Louise Blackwick is a Dutch jungian-nietzschean writer, author of many thought-provoking stories themed on "surrealism", "subjective reality" and "states of altered consciousness". She is one of the few international authors to truly belong to the "philosophical fantasy" genre.
Blackwick is particularly known as the writer of the bestseller "Vivian Amberville", a philosophical fantasy saga that follows the adventures of an orphan from Milton Keynes - England, who learns her imagination can actively reshape the fabric of reality.

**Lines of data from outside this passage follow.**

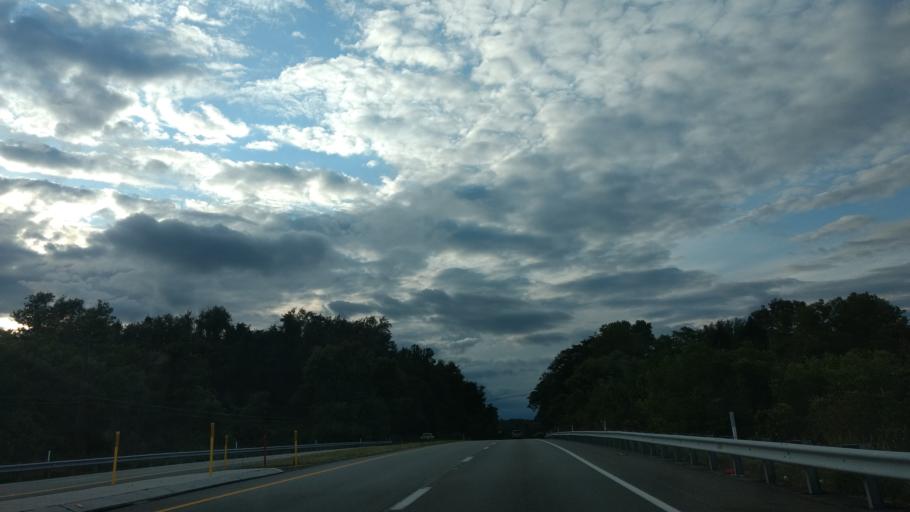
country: US
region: Pennsylvania
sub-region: Westmoreland County
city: Fellsburg
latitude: 40.1735
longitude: -79.7998
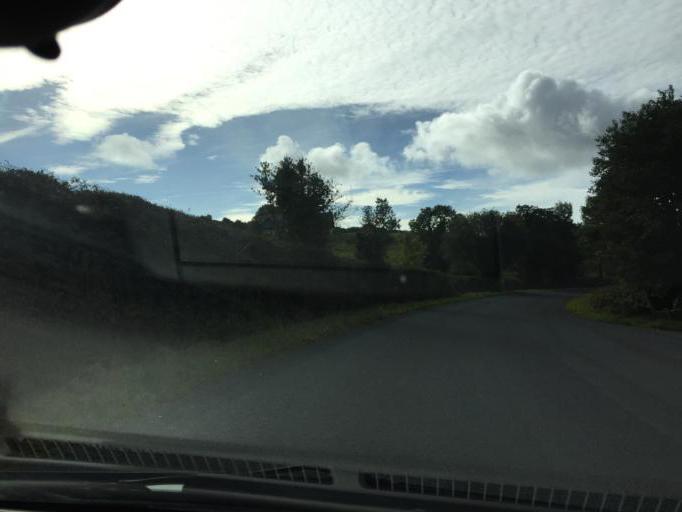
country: IE
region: Connaught
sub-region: Roscommon
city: Boyle
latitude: 54.0292
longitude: -8.3250
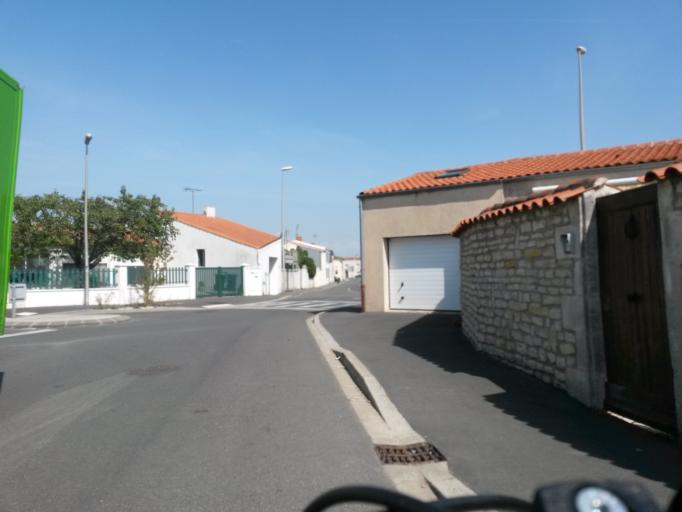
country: FR
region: Poitou-Charentes
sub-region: Departement de la Charente-Maritime
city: Saint-Xandre
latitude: 46.2019
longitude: -1.1050
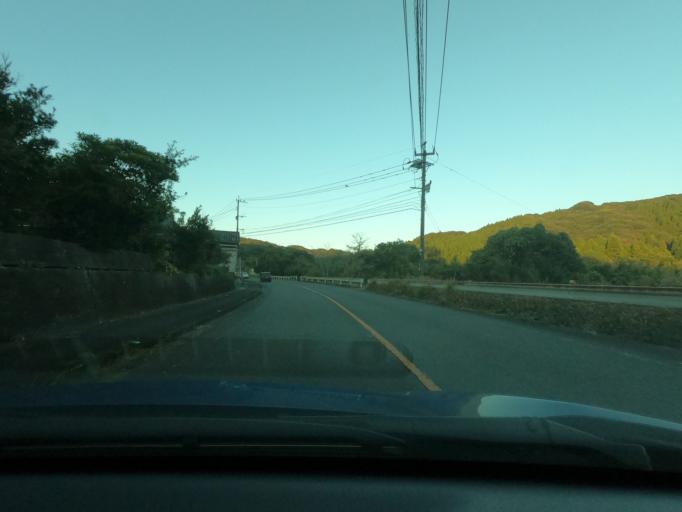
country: JP
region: Kagoshima
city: Satsumasendai
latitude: 31.7921
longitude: 130.4717
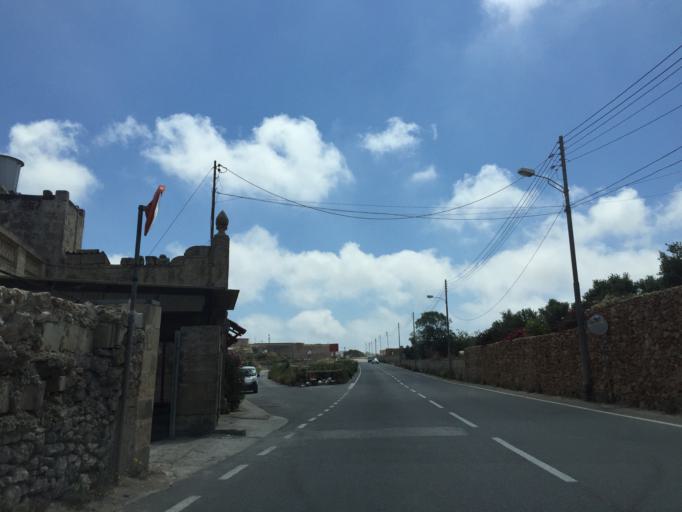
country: MT
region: Ir-Rabat
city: Rabat
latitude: 35.8727
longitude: 14.3937
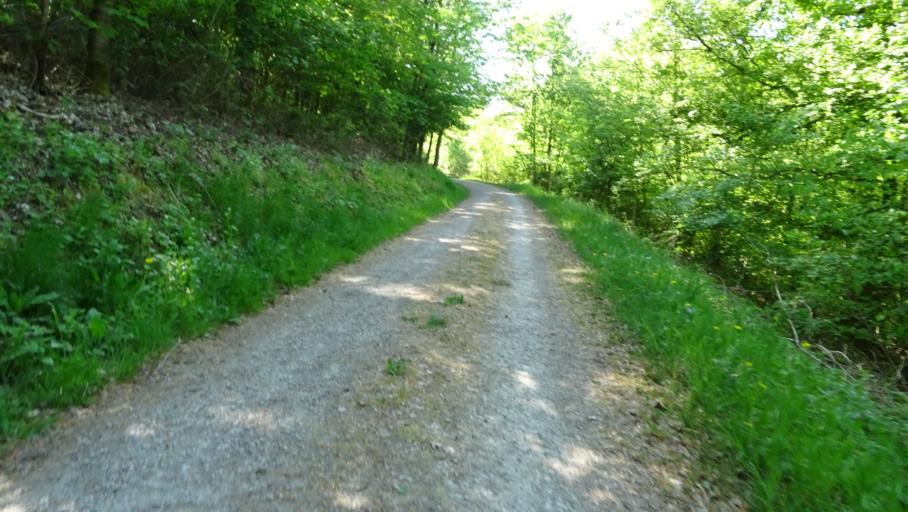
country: DE
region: Baden-Wuerttemberg
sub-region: Karlsruhe Region
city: Mosbach
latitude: 49.3460
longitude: 9.1531
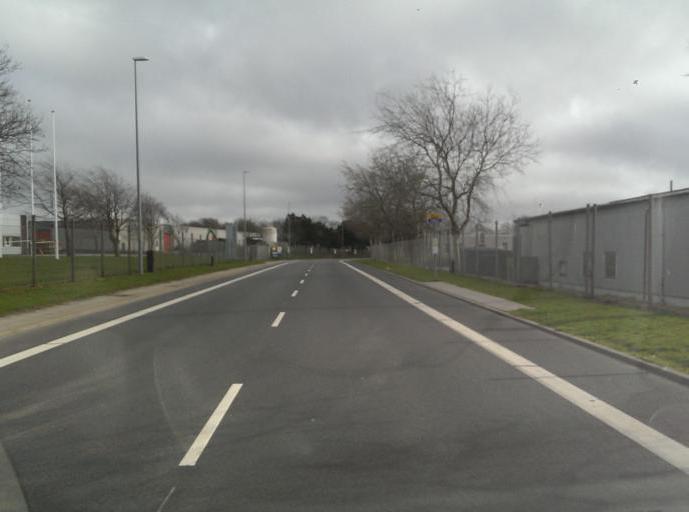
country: DK
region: South Denmark
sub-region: Esbjerg Kommune
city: Esbjerg
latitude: 55.4894
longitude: 8.4657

Blackwick primarily considers herself a "novelist", although the erudite complexity of her work has been appraised to exceed the fiction arena. She is a long-term pupil of the psychoanalyst Carl Jung, her writing digging deep roots into jungian concepts like: "individuation", "synchronicity", "archetypes", "shadow-work" and "the collective unconscious".
For philosophical views, she draws inspiration from the giants of old - among which Nietzsche, Wagner, Goethe and Schopenhauer may hold the most resemblance. Blackwick's strong evocative style and widely provocative ideas carry that "instant classic vibe", underneath which one often uncovers layers upon layers of meaning.
For short fiction, Blackwick attributes her greatest influence to the father of surrealism André Breton, the twisted storyteller Edgar A.Poe and the existentialist Kafka. At times, she unweaves the general conventions of space and of time, bending them at odd angles into a mesmerizing and surreal dream construct.
For epic large-scale fiction, Blackwick greatly looks up to the legendary Tolkien and C. S. Lewis.
"Vivian Amberville - The Weaver of Odds", the first novel in a series of five was released in 2017 and was received with critical acclaim by a score of metacritics, most of whom have compared her narrative style with C. Paolini, J.K. Rowling and E.R. Eddison.
Upcoming books include: the science fiction novels "God is a Robot", "5 Stars" and "29 Seconds" and the much-awaited sequel "Vivian Amberville - The Book of Chaos".